С трудом удерживаясь от того, чтобы не пуститься наутек, Софи пробежалась дрожащими пальчиками по пуговицам блузки, расстегнула верхнюю. Условно верхнюю — та просто находилась выше остальных. Как теперь изо всего этого выпутываться? Боже правый, как жарко... Вариантов нет, придется до конца играть роль обманутой дурочки. А могилу мужа, по возвращении, она сравняет с землей.

— О чем я говорю? Я говорю о праве на имущество, переданного вашему монастырю семьей моего покойного супруга на временное хранение. Перед самой кончиной он мне все подробно рассказал, у меня даже есть свидетели...

Настоятельница порывисто встала. И без того неяркое лицо стало вдруг бледным как мел, черное монашеское облачение делало эту бледность зловещей. Игуменья взмахнула рукой, словно ворон крылом.

«Все, мне крышка, — с какой-то обреченностью подумала Софи. — Сейчас она вызовет полицию. Меня арестуют, потом выяснится, что я живу по поддельным документам, потом узнают, что мой муж умер явно не своей смертью, потом...»

— Дочь моя, правильно ли я поняла: вы пришли, чтобы забрать имущество, доверенное этой обители Гедиминами?

Тихий доселе голос с неожиданной мощью прокатился по пустому залу. Софи обдало жаром. Ноги стали ватными, несколько раз хлюпнув ртом, она без сил опустилась на пол.

— Что с вами? Вам плохо?

В белокурой голове все путалось.

— Да... Я... я... я до сих пор не могу оправиться от смерти моего дорогого супруга.

Не в силах больше сдерживаться, полячка разрыдалась. Пресвятая Богородица! А ведь она чуть не ушла... Промолчи эта чертова монашка на пару секунд дольше, и она бы действительно ушла, рассыпаясь в извинениях. Нет, все-таки все бабы дряни, даже те, что в рясах!

— Я понимаю ваше состояние, — довольно холодно сказала настоятельница. — Но я не совсем понимаю, какое отношение Петер Ласмэ имеет к наследству Гедиминов? Насколько мне известно, законный наследник носит совершенно иное имя.

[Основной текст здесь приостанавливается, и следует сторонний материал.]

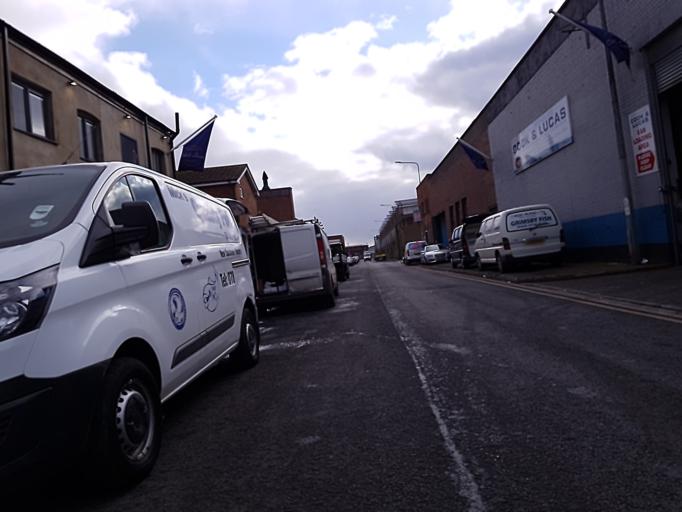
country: GB
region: England
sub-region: North East Lincolnshire
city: Grimsby
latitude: 53.5756
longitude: -0.0686
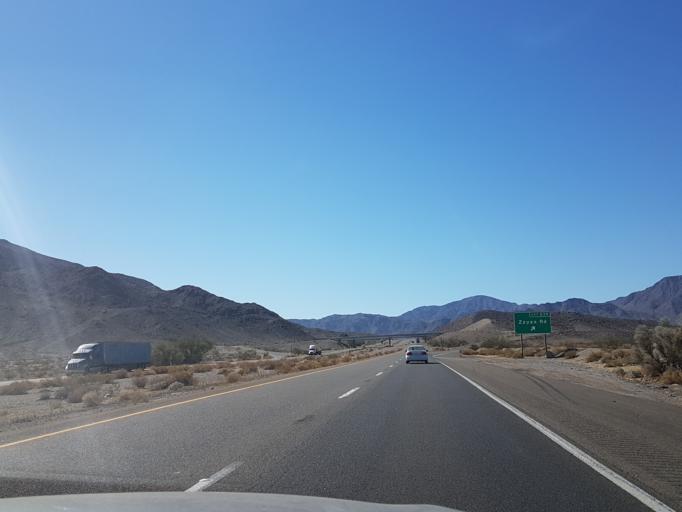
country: US
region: California
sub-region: San Bernardino County
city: Fort Irwin
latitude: 35.1965
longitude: -116.1353
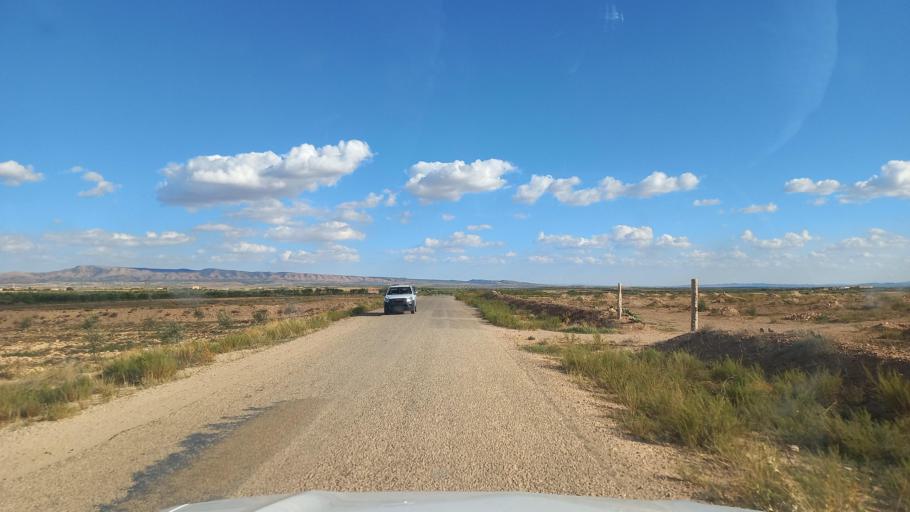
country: TN
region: Al Qasrayn
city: Sbiba
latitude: 35.3906
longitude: 9.0259
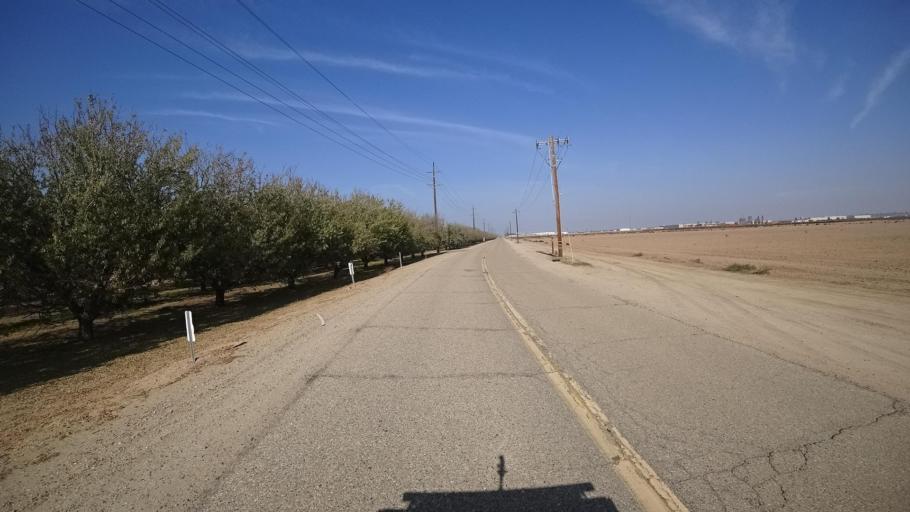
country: US
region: California
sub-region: Kern County
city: Rosedale
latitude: 35.4926
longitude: -119.1523
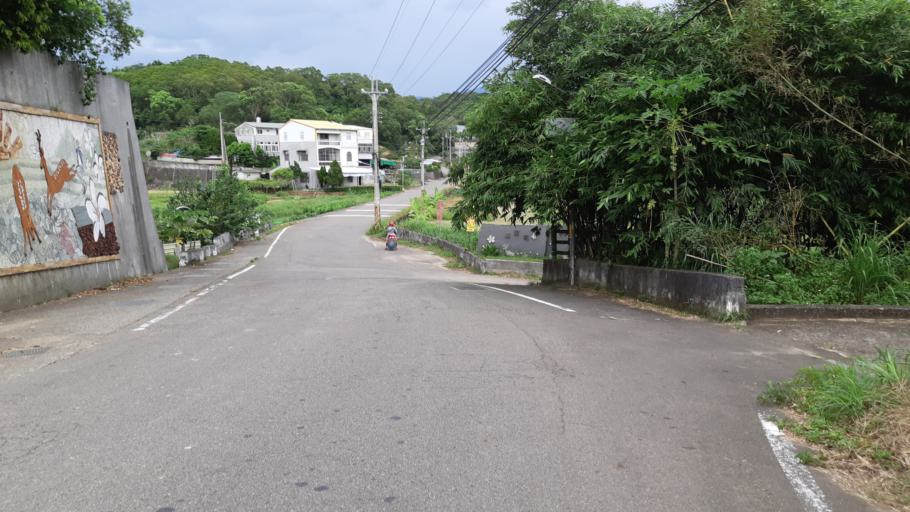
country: TW
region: Taiwan
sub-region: Miaoli
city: Miaoli
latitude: 24.6567
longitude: 120.8914
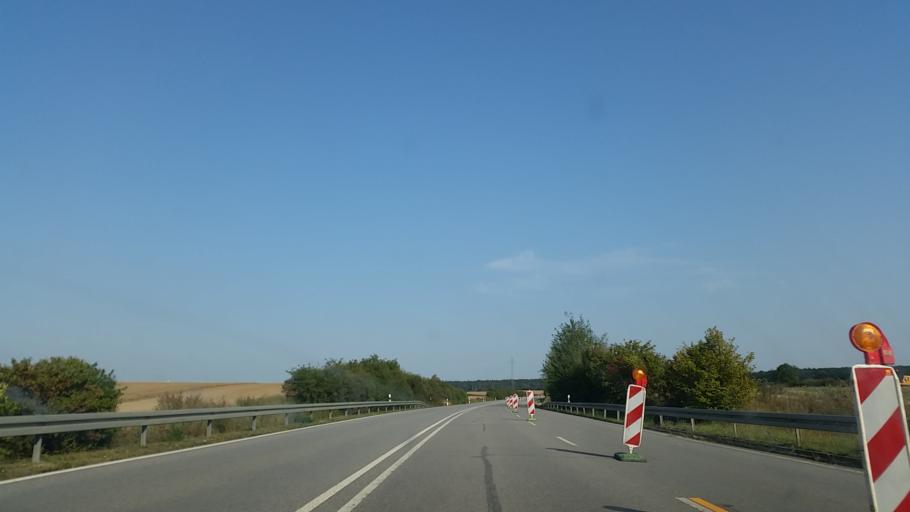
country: DE
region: Brandenburg
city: Pinnow
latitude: 53.0737
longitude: 14.1008
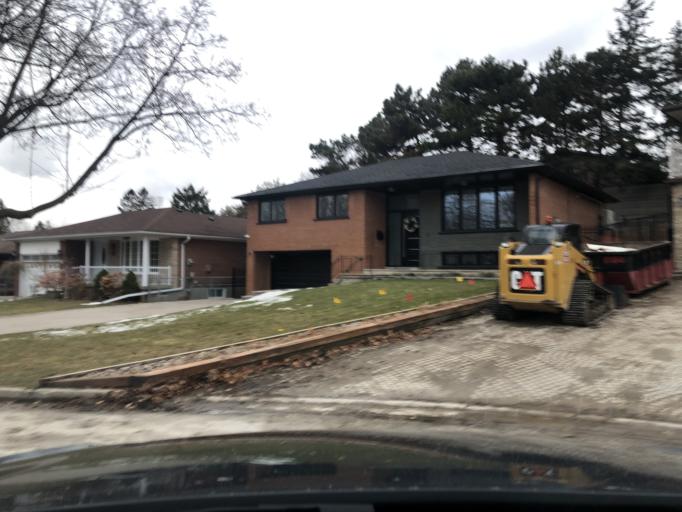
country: CA
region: Ontario
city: Etobicoke
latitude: 43.6934
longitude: -79.5298
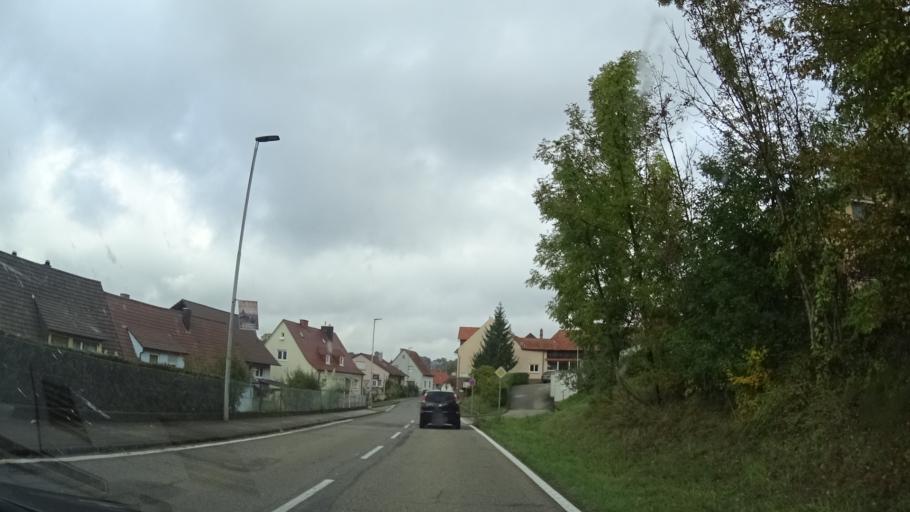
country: DE
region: Baden-Wuerttemberg
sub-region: Karlsruhe Region
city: Eisingen
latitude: 48.9606
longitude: 8.6443
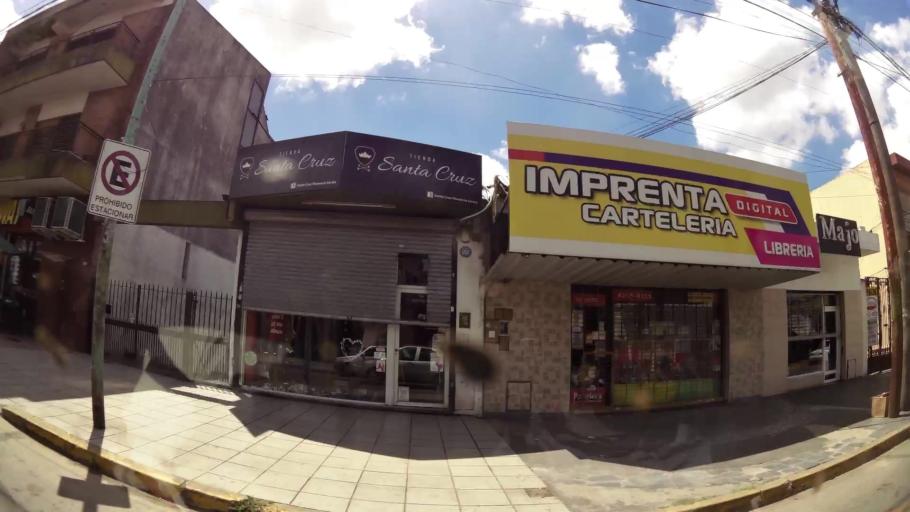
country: AR
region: Buenos Aires
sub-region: Partido de Quilmes
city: Quilmes
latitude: -34.8088
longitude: -58.2742
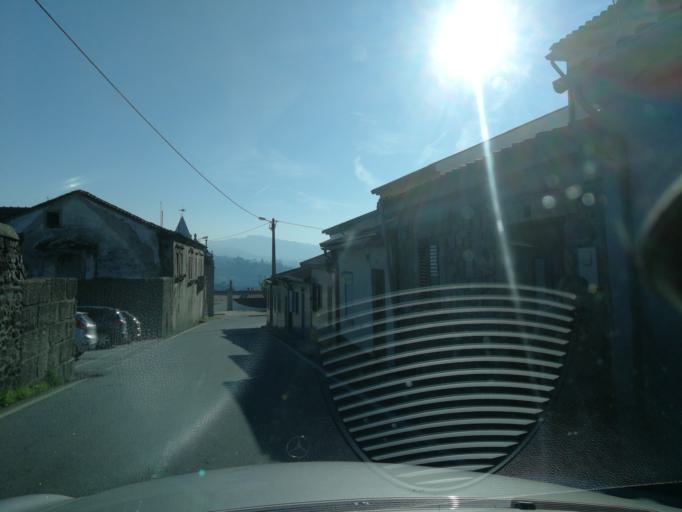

— Вы абсолютно правы, — поспешно забормотала вдова. — Дело в том, что... Понимаете... Мой муж в свое время тайно бежал из СССР, он поменял имя, опасаясь, что коммунисты разыщут его и вернут обратно...

Настоятельница как-то боком, медленно присела на свой деревянный трон. Зал погрузился в тишину. Казалось, даже птицы за окном стали петь тише. Сколько времени прошло, Софи не знала. Наконец игуменья шевельнулась:

— Значит, вы желаете забрать все?

— Желаю, — в истеричном восторге прошептала Софи. — Очень желаю! Мне так много надо построить... Знаете, и больница, и школа, и приют... А стройматериалы сейчас так дороги...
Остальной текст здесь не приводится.